Eating My Words: From Campus Crusade for Christ to Eastern Orthodoxy
GUEST COLUMN
By the summer of 1966, our bubble was bursting. As staff members of Campus Crusade for Christ in key roles of leadership, we were intent on bringing America’s college students to faith in Christ. And we were further committed to Christ’s Great Commission: bringing the Gospel to the whole world. But that summer, at our Arrowhead Springs headquarters in California, we realized we would have to change.
We had become convinced from Scripture that the Church is the means to fulfilling that Great Commission. We had claimed to be “an arm of the Church,” but we were an amputated arm. We were not connected, not accountable, nor correctable.

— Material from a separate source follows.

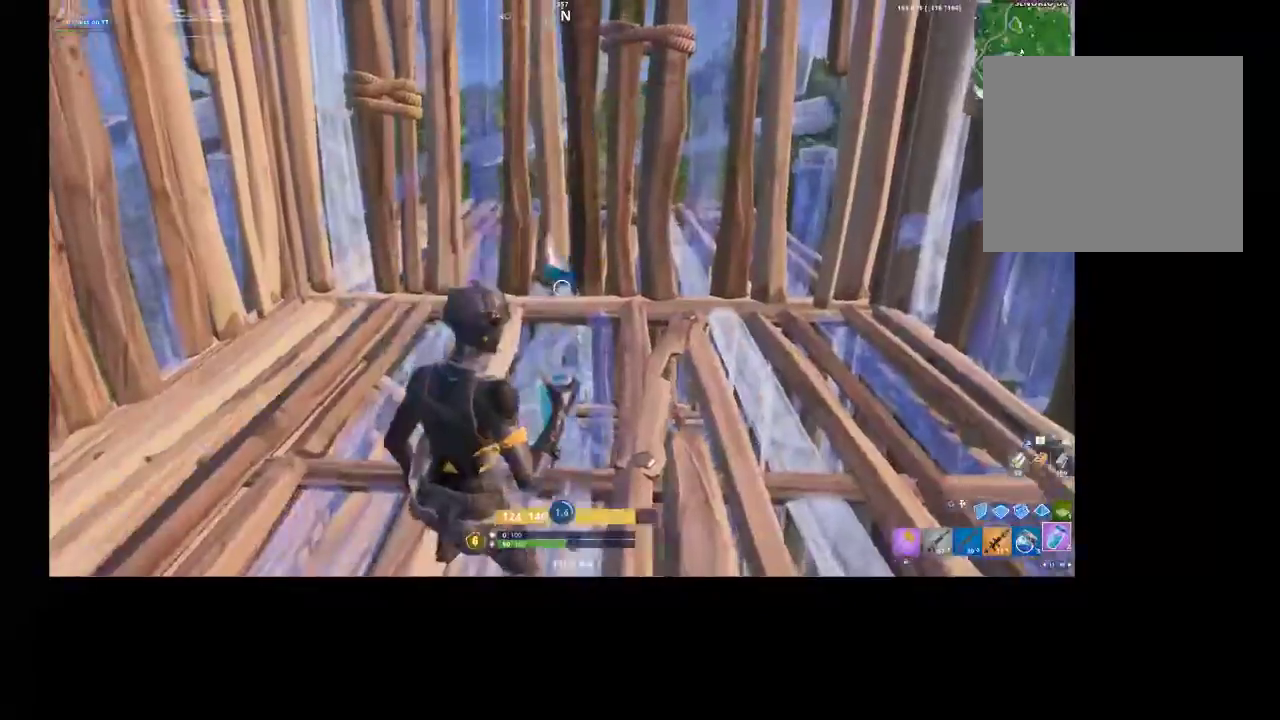
{"dt_ms": 500, "buttons": ["R2"], "left_stick": "center", "right_stick": "center", "events": [[67, "R3", "down"], [167, "R3", "up"], [167, "right_stick", "down"], [500, "right_stick", "center"]]}
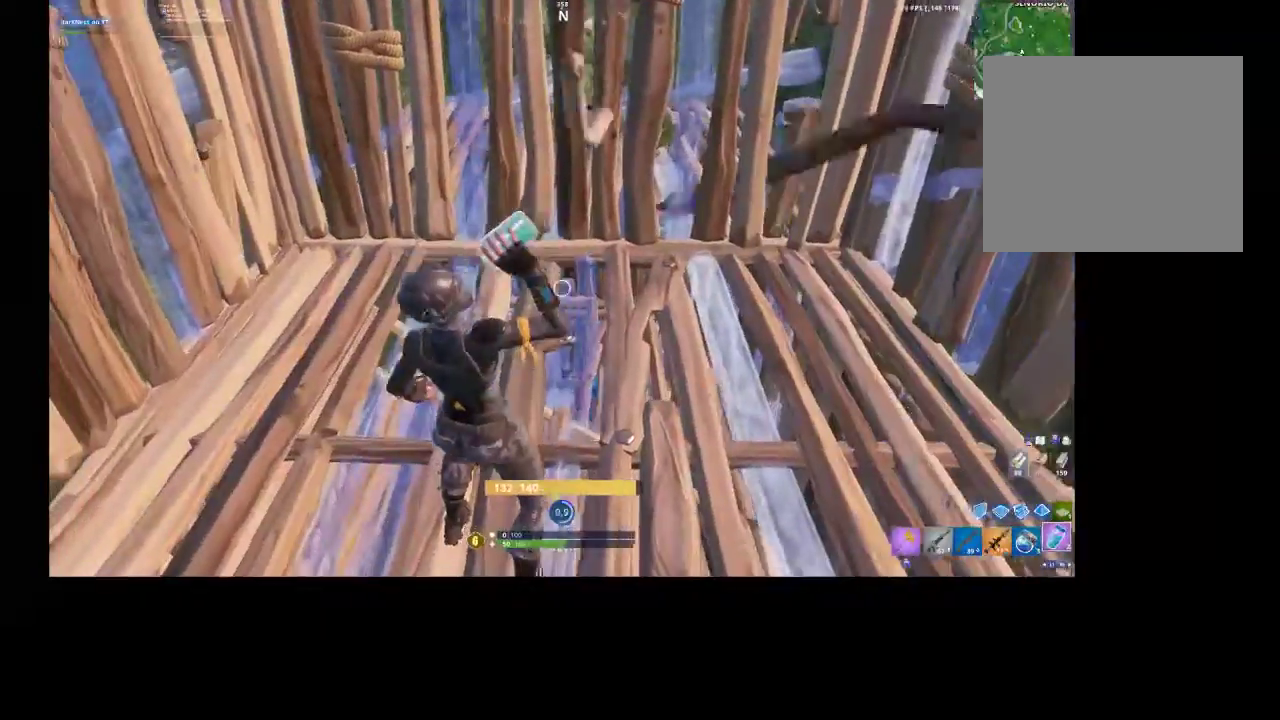
{"dt_ms": 500, "buttons": ["R2"], "left_stick": "center", "right_stick": "down-right", "events": [[400, "right_stick", "down-right"]]}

Students I had led to Christ would ask, “Would you baptize me?” I would say no, because we’re not a church. They would ask, “Why not?” Or at the close of a particularly warm evening of living room Bible study, someone would ask, “Why can’t we have communion together tonight?” The answer was the same: we’re not a church. And their retort was again, “Why not?”
We knew that for every hundred kids who prayed a commitment prayer with us, only a handful would go on to Christian maturity. We would try to get them into a church, but it was difficult. Most of them wanted to stay with us as their spiritual shepherds, but we were not shepherds. We were not supposed to be. By default we were but “hit men for Jesus.”
Mark it well. We are aggressive witnesses for Christ to this day. We are still fully evangelical. But we are no longer pop-Protestant. By the grace of God, we have become Orthodox.
Our conviction was that all genuine evangelism must emerge from the Church. We believed that the only “organization” Jesus ever formed to do His work was the Church. We had no choice but to leave Campus Crusade and pursue evangelism through the Church. But the big question was: what is the Church?
We did not want to build and maintain yet another new structure, at least not right away. Most of us struck out on our own, building house-churches in different parts of the country fashioned after what we saw as the New Testament model. We kept in touch with each other, and exchanged ideas about our successes and failures. Many of us had taken outside jobs to support ourselves and our families.